Starting July 1, sweeping changes are reshaping federal student loans, fundamentally altering borrowing limits, repayment plans, and forgiveness timelines for new borrowers. With the elimination of the SAVE plan and changes to Graduate and Parent PLUS loans, both current and prospective students face a radically different financial landscape.
Here is the breakdown of the major changes you need to know:
1. New Borrower Repayment Restrictions
Anyone who takes out a federal student loan after July 1 is classified as a “new borrower” and faces heavy restrictions on how they can repay their debt.
- Fewer Options: Borrowers will be limited to just two repayment plans instead of the previous six.
- Repayment Assistance Plan (RAP): Monthly payments range from 1% to 10% of earnings, but forgiveness requires 30 years of payments (up from 20).
- Tiered Standard Plan: Fixed payments over four possible timeframes.
Existing borrowers retain access to older, more favorable Income-Based Repayment (IBR) plans, making new borrowing decisions far more consequential.
2. The SAVE Plan is Gone
The SAVE repayment plan has been eliminated, throwing previous assumptions about affordable monthly payments out the window. Borrowers transitioning off this plan are seeing their monthly payments jump significantly.
- Check Your Dashboard: Because plan cancellations or transfers might have caused servicer processing errors, it is critical to log into StudentAid.gov to verify your current active plan and payment amount.

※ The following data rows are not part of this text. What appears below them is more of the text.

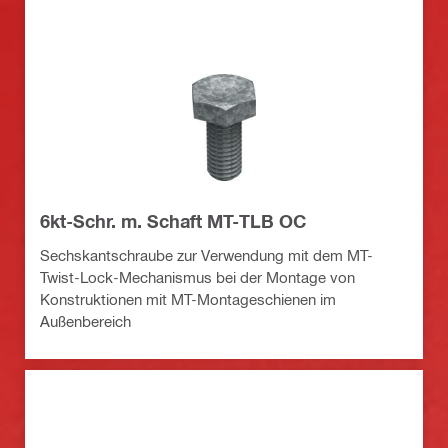
6kt-Schr. m. Schaft MT-TLB OC
Sechskantschraube zur Verwendung mit dem MT-
Twist-Lock-Mechanismus bei der Montage von
Konstruktionen mit MT-Montageschienen im
Außenbereich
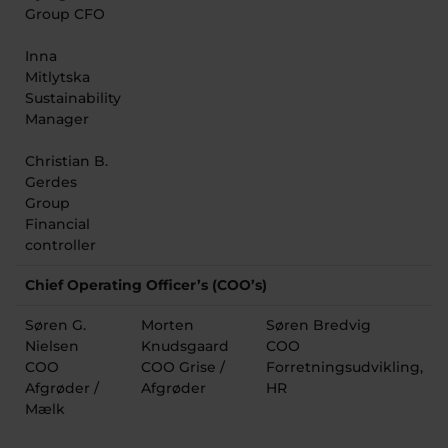
Group CFO
Inna
Mitlytska
Sustainability
Manager
Christian B.
Gerdes
Group
Financial
controller
Chief Operating Officer’s (COO’s)
Søren G.
Morten
Søren Bredvig
Nielsen
Knudsgaard
COO
COO
COO Grise /
Forretningsudvikling,
Afgrøder /
Afgrøder
HR
Mælk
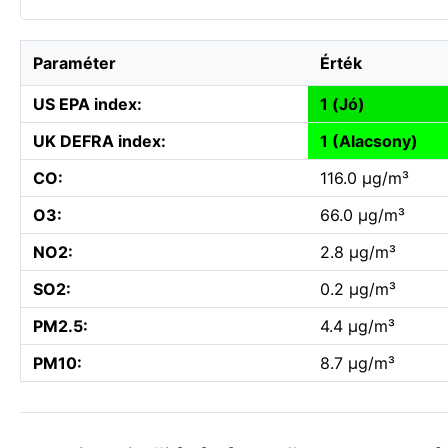
Paraméter
Érték
US EPA index:
1 (Jó)
UK DEFRA index:
1 (Alacsony)
CO:
116.0 µg/m³
O3:
66.0 µg/m³
NO2:
2.8 µg/m³
SO2:
0.2 µg/m³
PM2.5:
4.4 µg/m³
PM10:
8.7 µg/m³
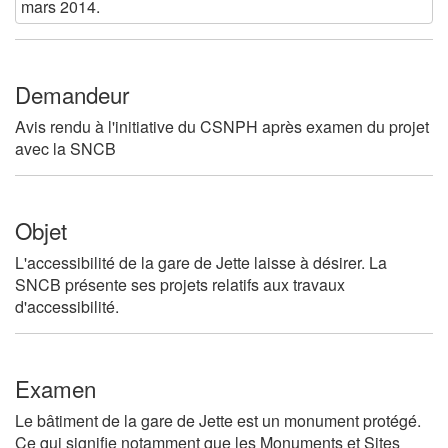
mars 2014.
Demandeur
Avis rendu à l'initiative du CSNPH après examen du projet
avec la SNCB
Objet
L'accessibilité de la gare de Jette laisse à désirer. La
SNCB présente ses projets relatifs aux travaux
d'accessibilité.
Examen
Le bâtiment de la gare de Jette est un monument protégé.
Ce qui signifie notamment que les Monuments et Sites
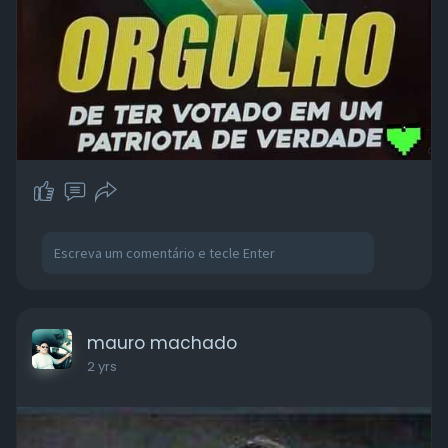
mauro machado
2 yrs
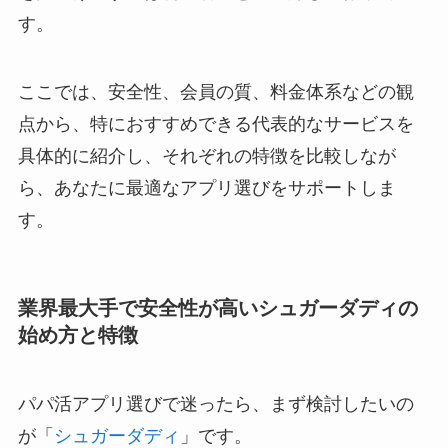
す。
ここでは、安全性、会員の質、料金体系などの観
点から、特におすすめできる代表的なサービスを
具体的に紹介し、それぞれの特徴を比較しなが
ら、あなたに最適なアプリ選びをサポートしま
す。
業界最大手で安全性が高いシュガーダディの
始め方と特徴
パパ活アプリ選びで迷ったら、まず検討したいの
が「
シュガーダディ
」です。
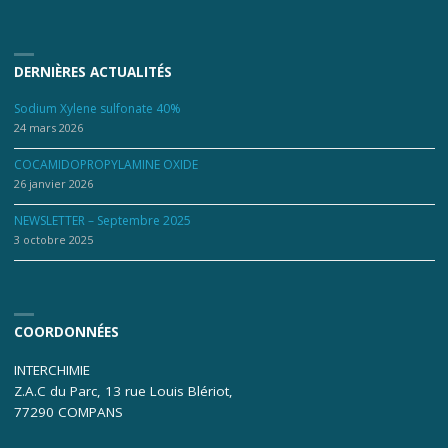
DERNIÈRES ACTUALITÉS
Sodium Xylene sulfonate 40%
24 mars 2026
COCAMIDOPROPYLAMINE OXIDE
26 janvier 2026
NEWSLETTER – Septembre 2025
3 octobre 2025
COORDONNÉES
INTERCHIMIE
Z.A.C du Parc, 13 rue Louis Blériot,
77290 COMPANS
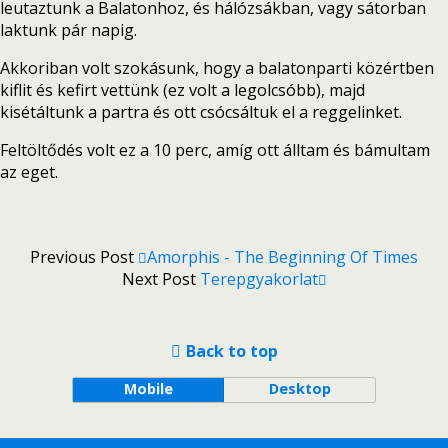
leutaztunk a Balatonhoz, és hálózsákban, vagy sátorban
laktunk pár napig.
Akkoriban volt szokásunk, hogy a balatonparti közértben
kiflit és kefirt vettünk (ez volt a legolcsóbb), majd
kisétáltunk a partra és ott csócsáltuk el a reggelinket.
Feltöltődés volt ez a 10 perc, amíg ott álltam és bámultam
az eget.
Previous Post
Amorphis - The Beginning Of Times
Next Post
Terepgyakorlat
Back to top
Mobile
Desktop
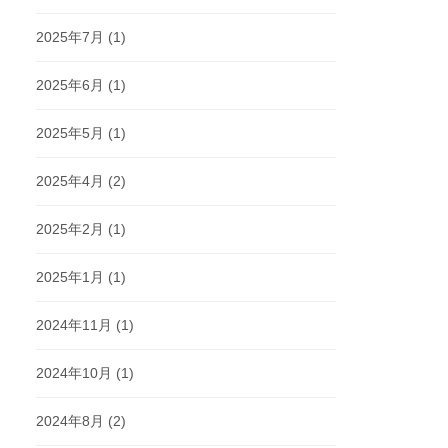
2025年7月
(1)
2025年6月
(1)
2025年5月
(1)
2025年4月
(2)
2025年2月
(1)
2025年1月
(1)
2024年11月
(1)
2024年10月
(1)
2024年8月
(2)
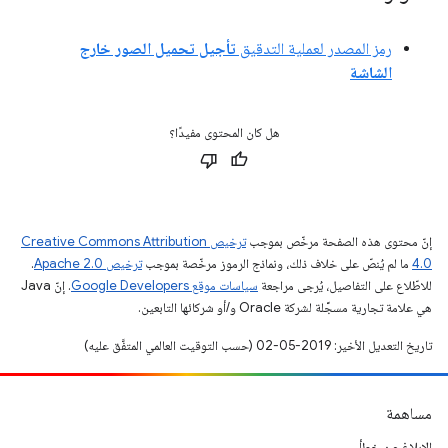
رمز المصدر لعملية التدقيق
تأجيل تحميل الصور خارج
الشاشة
هل كان المحتوى مفيدًا؟
إنّ محتوى هذه الصفحة مرخّص بموجب
ترخيص Creative Commons Attribution
4.0‏
ما لم يُنصّ على خلاف ذلك، ونماذج الرموز مرخّصة بموجب
ترخيص Apache 2.0‏
.
للاطّلاع على التفاصيل، يُرجى مراجعة
سياسات موقع Google Developers‏
. إنّ Java
هي علامة تجارية مسجَّلة لشركة Oracle و/أو شركائها التابعين.
تاريخ التعديل الأخير: 2019-05-02 (حسب التوقيت العالمي المتفَّق عليه)
مساهمة
الإبلاغ عن خطأ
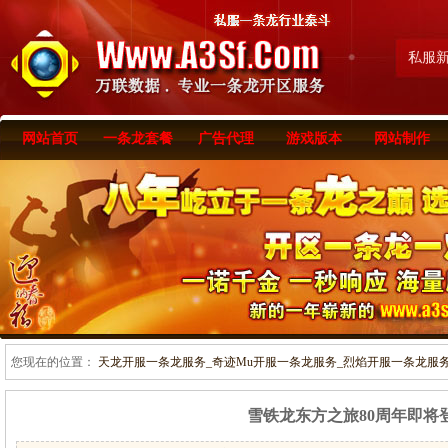
私服
网站首页
一条龙套餐
广告代理
游戏版本
网站制作
您现在的位置：
天龙开服一条龙服务_奇迹Mu开服一条龙服务_烈焰开服一条龙服务-www
雪铁龙东方之旅80周年即将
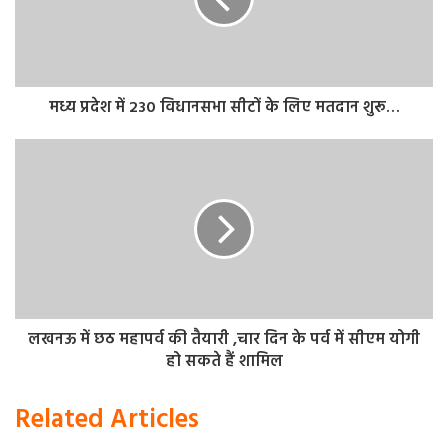
आस्ट्रेलिया ने सेमीफाइनल में दक्षिण अफ्रीका को हराया
वर्ल्ड कप का दूसरा सेमीफाइनल मैच ऑस्ट्रेलिया और दक्षिण अफ्रीका
के बीच खेला गया था। इस मुकाबले में दक्षिण अफ्रीका पहले बैटिंग
करते हुए आस्ट्रेलिया को 213 रनों का लक्ष्य दिया। इसके जवाब में
मध्य प्रदेश में 230 विधानसभा सीटों के लिए मतदान शुरू…
ऑस्ट्रेलिया टीम ने सात विकेट के नुकसान पर 47.2 ओवर में मैच अपने
नाम कर लिया था। हालांकि यह मैच काफी रोमांचक रहा, क्योकि
अफ्रीका ने 174 रनों पर ही 6 विकेट चटका दिए थे।
लखनऊ में छठ महापर्व की तैयारी ,चार दिन के पर्व में सीएम योगी
हो सकते हैं शामिल
Related Articles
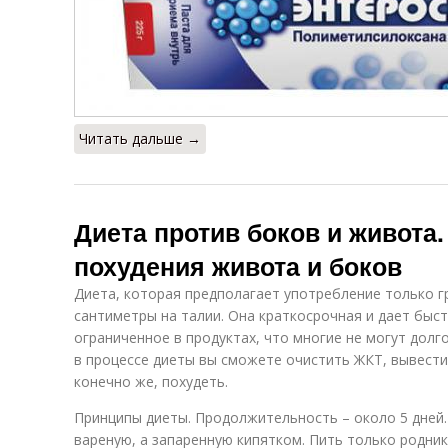
Читать дальше →
Диета против боков и живота.
похудения живота и боков
Диета, которая предполагает употребление только г
сантиметры на талии. Она краткосрочная и дает быс
ограниченное в продуктах, что многие не могут долг
в процессе диеты вы сможете очистить ЖКТ, вывести
конечно же, похудеть.
Принципы диеты. Продолжительность – около 5 дней.
вареную, а запаренную кипятком. Пить только родник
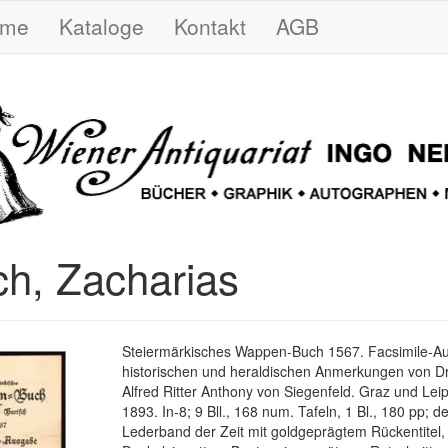
ome
Kataloge
Kontakt
AGB
ch, Zacharias
Steiermärkisches Wappen-Buch 1567. Facsimile-A
historischen und heraldischen Anmerkungen von Dr
Alfred Ritter Anthony von Siegenfeld. Graz und Leip
1893. In-8; 9 Bll., 168 num. Tafeln, 1 Bl., 180 pp; d
Lederband der Zeit mit goldgeprägtem Rückentitel,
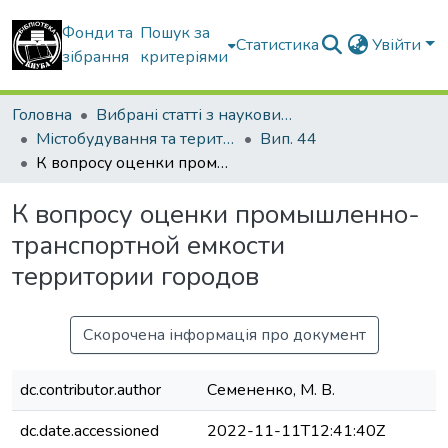
Фонди та
Пошук за
Статистика
Увійти
зібрання
критеріями
Головна
Вибрані статті з наукових збірників КНУБА
Містобудування та територіальне планування
Вип. 44
К вопросу оценки промышленно-транспортной емкости территории городов
К вопросу оценки промышленно-
транспортной емкости
территории городов
Скорочена інформація про документ
dc.contributor.author
Семененко, М. В.
dc.date.accessioned
2022-11-11T12:41:40Z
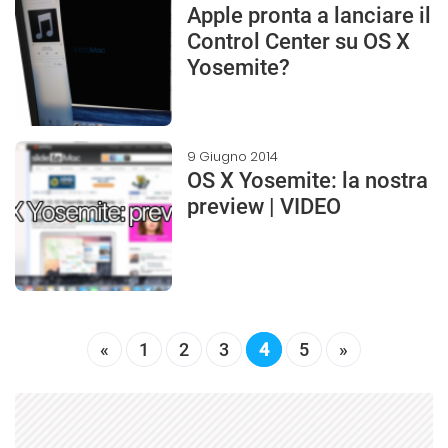
Apple pronta a lanciare il
Control Center su OS X
Yosemite?
9 Giugno 2014
OS X Yosemite: la nostra
preview | VIDEO
«
1
2
3
4
5
»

3. Lower Borrowing Limits & Caps
To combat rising education debt, strict new limits are being placed on how much individuals can borrow:
- Graduate Students: The Graduate PLUS loan is eliminated for new borrowers. Overall borrowing limits for graduate students are dropping from $138,500 to $100,000.
- Professional Students: Capped at $50,000 per year with a $200,000 lifetime limit.
- All Borrowers: A strict new $257,500 lifetime cap applies to all federal loan borrowers.